L’episodio risale alla serata di domenica 16 agosto. Secondo quanto ricostruito dagli investigatori, l’uomo sarebbe entrato nel bar a volto scoperto, in un momento in cui all’interno non erano presenti altri clienti. Dopo aver osservato rapidamente la situazione, avrebbe rivolto la propria attenzione alla titolare e a un dipendente presenti dietro il bancone.
A quel punto sarebbe iniziata la minaccia. Il 38enne avrebbe fatto intendere di avere una pistola nascosta sotto la t-shirt, utilizzando le dita della mano per riprodurre la sagoma di un’arma. Un gesto evidentemente studiato per creare l’impressione che sotto la maglietta fosse effettivamente nascosta una pistola.

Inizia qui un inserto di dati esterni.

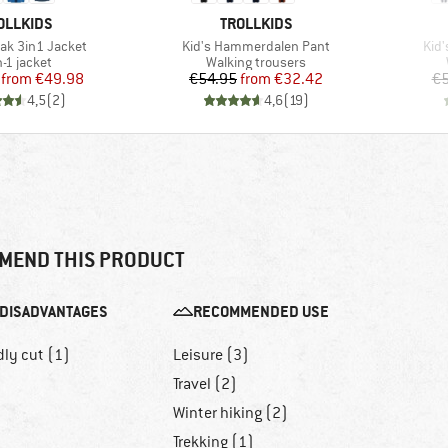
AND
BRAND
OLLKIDS
TROLLKIDS
Item(s)
Ite
rak 3in1 Jacket
Kid's Hammerdalen Pant
Kid'
duct group
Product group
n-1 jacket
Walking trousers
Price
Reduced Price
Price
Reduced Price
from
€49.98
€54.95
from
€32.42
€5
4,5
(
2
)
4,6
(
19
)
MEND THIS PRODUCT
DISADVANTAGES
RECOMMENDED USE
dly cut (1)
Leisure (3)
Travel (2)
Winter hiking (2)
Trekking (1)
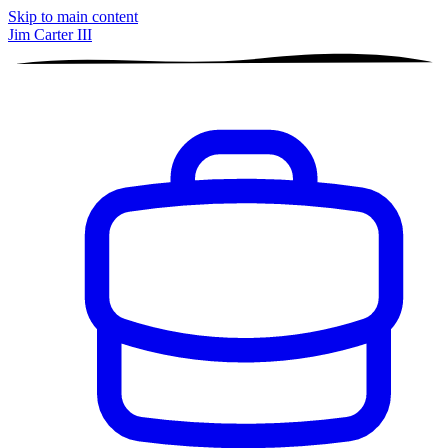
Skip to main content
Jim Carter III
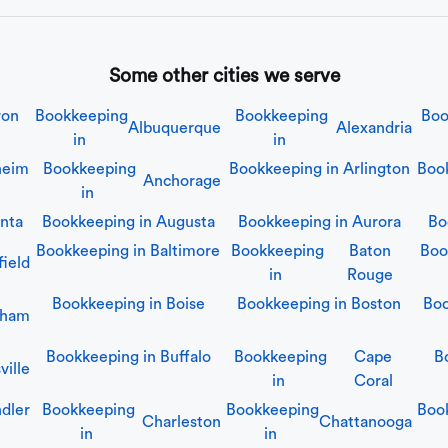
Some other cities we serve
ron
Bookkeeping
Bookkeeping
Boo
Albuquerque
Alexandria
in
in
heim
Bookkeeping
Bookkeeping in
Arlington
Boo
Anchorage
in
anta
Bookkeeping in
Augusta
Bookkeeping in
Aurora
Bo
Bookkeeping in
Baltimore
Bookkeeping
Baton
Boo
field
in
Rouge
Bookkeeping in
Boise
Bookkeeping in
Boston
Boo
gham
Bookkeeping in
Buffalo
Bookkeeping
Cape
B
ille
in
Coral
dler
Bookkeeping
Bookkeeping
Boo
Charleston
Chattanooga
in
in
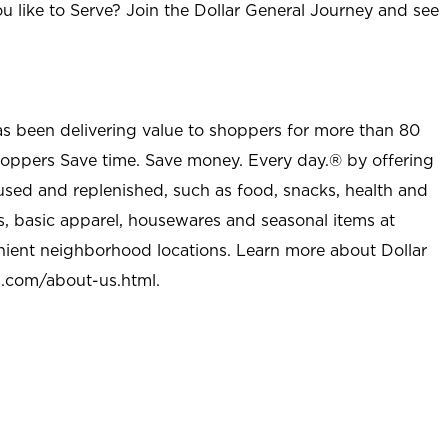
u like to Serve? Join the Dollar General Journey and see
as been delivering value to shoppers for more than 80
shoppers Save time. Save money. Every day.® by offering
used and replenished, such as food, snacks, health and
s, basic apparel, housewares and seasonal items at
nient neighborhood locations. Learn more about Dollar
l.com/about-us.html
.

Con questa modalità, l’uomo avrebbe intimato alla titolare e al dipendente di consegnare il denaro presente nella cassa. La richiesta, però, non avrebbe prodotto l’effetto sperato. I due avrebbero infatti esitato, probabilmente perché insospettiti dal comportamento dell’uomo e dalla modalità con cui stava cercando di simulare la presenza dell’arma.

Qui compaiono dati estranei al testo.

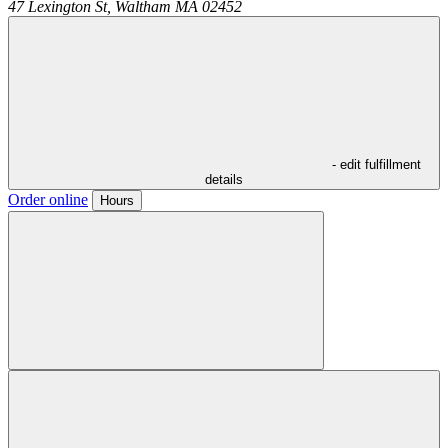
47 Lexington St,
Waltham
MA
02452
- edit fulfillment
details
Order online
Hours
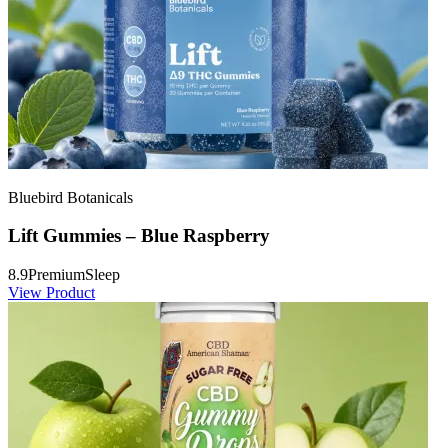
Bluebird Botanicals
Lift Gummies – Blue Raspberry
8.9
Premium
Sleep
View Product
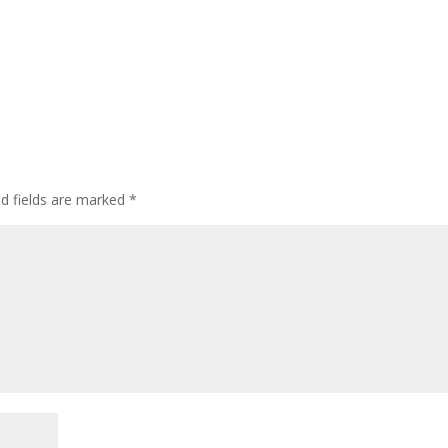
ed fields are marked
*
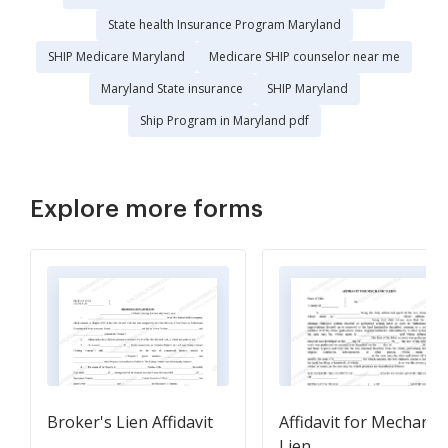
State health Insurance Program Maryland
SHIP Medicare Maryland
Medicare SHIP counselor near me
Maryland State insurance
SHIP Maryland
Ship Program in Maryland pdf
Explore more forms
Broker's Lien Affidavit
Affidavit for Mechanic'
Lien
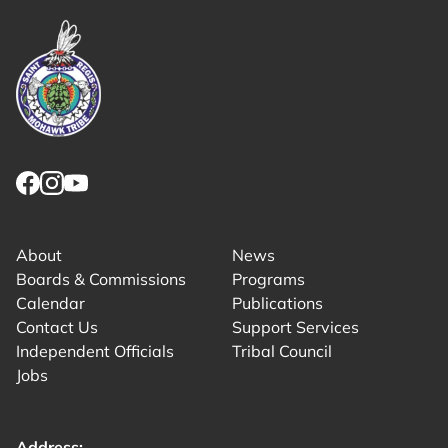
Link returns to homepage
Link for facebook opens in new tab.
Link for instagram opens in new tab.
Link for youtube opens in new tab.
About
News
Boards & Commissions
Programs
Calendar
Publications
Contact Us
Support Services
Independent Officials
Tribal Council
Jobs
Address:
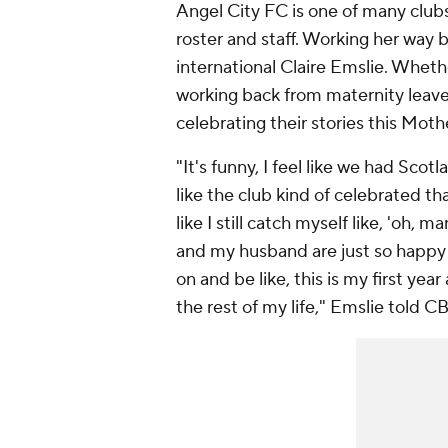
Angel City FC is one of many club
roster and staff. Working her way 
international Claire Emslie. Whether
working back from maternity leave,
celebrating their stories this Moth
"It's funny, I feel like we had Scot
like the club kind of celebrated that
like I still catch myself like, 'oh, 
and my husband are just so happy wi
on and be like, this is my first ye
the rest of my life," Emslie told C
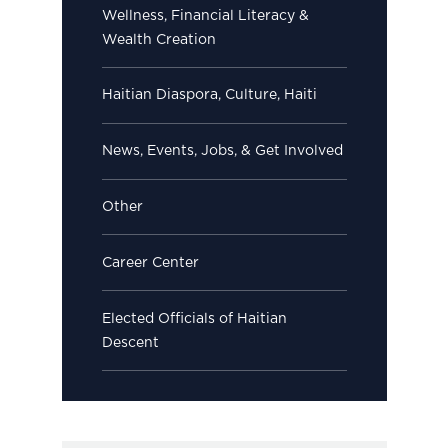
Wellness, Financial Literacy &
Wealth Creation
Haitian Diaspora, Culture, Haiti
News, Events, Jobs, & Get Involved
Other
Career Center
Elected Officials of Haitian
Descent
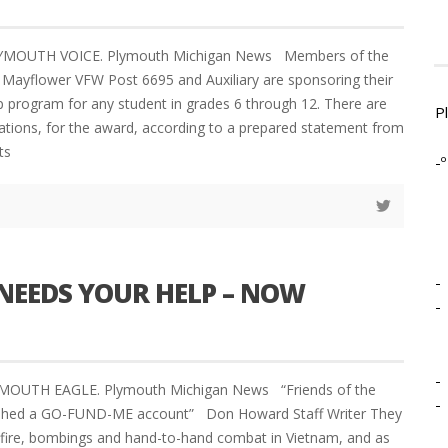
LYMOUTH VOICE. Plymouth Michigan News Members of the
Mayflower VFW Post 6695 and Auxiliary are sponsoring their
p program for any student in grades 6 through 12. There are
P
ications, for the award, according to a prepared statement from
ts
-º
-
NEEDS YOUR HELP – NOW
-
-
YMOUTH EAGLE. Plymouth Michigan News “Friends of the
-
ished a GO-FUND-ME account” Don Howard Staff Writer They
nfire, bombings and hand-to-hand combat in Vietnam, and as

La situazione sarebbe rapidamente degenerata quando il 38enne avrebbe oltrepassato il bancone. Il dipendente, forse nel tentativo di impedire che la rapina andasse a buon fine, avrebbe deciso di affrontarlo. Tra i due sarebbe quindi scoppiata una colluttazione all’interno del locale.
I momenti di tensione sarebbero terminati con l’arrivo dei carabinieri, intervenuti sul posto e riusciti a bloccare il presunto rapinatore. Durante gli accertamenti è emerso un elemento particolarmente importante per la ricostruzione dei fatti: l’uomo non aveva con sé alcuna arma da fuoco. La pistola che aveva cercato di far credere di possedere, dunque, sarebbe stata soltanto una simulazione.
Un elemento che, insieme agli altri riscontri raccolti dagli investigatori, avrebbe contribuito a delineare la dinamica del tentativo di rapina. I carabinieri hanno acquisito anche le immagini registrate dalle telecamere di videosorveglianza presenti all’interno del bar. I filmati potranno essere utilizzati per ricostruire con maggiore precisione i diversi momenti dell’accaduto, dall’ingresso dell’uomo nel locale fino alla colluttazione e all’intervento delle forze dell’ordine.
Sono state inoltre raccolte le dichiarazioni della titolare e del dipendente, che hanno fornito agli investigatori la propria versione dell’accaduto e formalizzato la denuncia.
Al termine degli accertamenti, nei confronti del 38enne è scattato l’arresto con l’accusa di tentata rapina. L’uomo è stato trasferito presso la casa circondariale di Santa Maria Capua Vetere, dove resta a disposizione della magistratura per i successivi provvedimenti.
La vicenda si inserisce in una serie di episodi recenti nei quali la presunta presenza di un’arma sarebbe stata soltanto simulata. Una situazione simile si era verificata pochi giorni prima anche a Striano, nel Napoletano.
In quel caso, un giovane avrebbe cercato di evitare il pagamento di un soggiorno in un B&B facendo credere al titolare di avere una pistola nascosta sotto la maglietta. Anche in quella circostanza la minaccia non avrebbe convinto la vittima, che avrebbe lasciato andare il giovane per poi allertare rapidamente i carabinieri.
I militari sarebbero quindi riusciti a rintracciarlo e ad arrestarlo. Due episodi diversi, ma accomunati da una modalità simile: il tentativo di sfruttare la paura legata alla presunta presenza di un’arma senza averne effettivamente una.
Nel caso di Mondragone, tuttavia, la situazione ha assunto una piega più concitata proprio per la reazione del dipendente del bar. Dal tentativo di intimidazione si è passati in pochi istanti allo scontro fisico, fino all’arrivo dei carabinieri che ha posto fine alla colluttazione.
Le indagini proseguono ora sotto il coordinamento dell’autorità giudiziaria, mentre saranno gli ulteriori accertamenti a chiarire ogni aspetto della vicenda e le eventuali responsabilità dell’arrestato.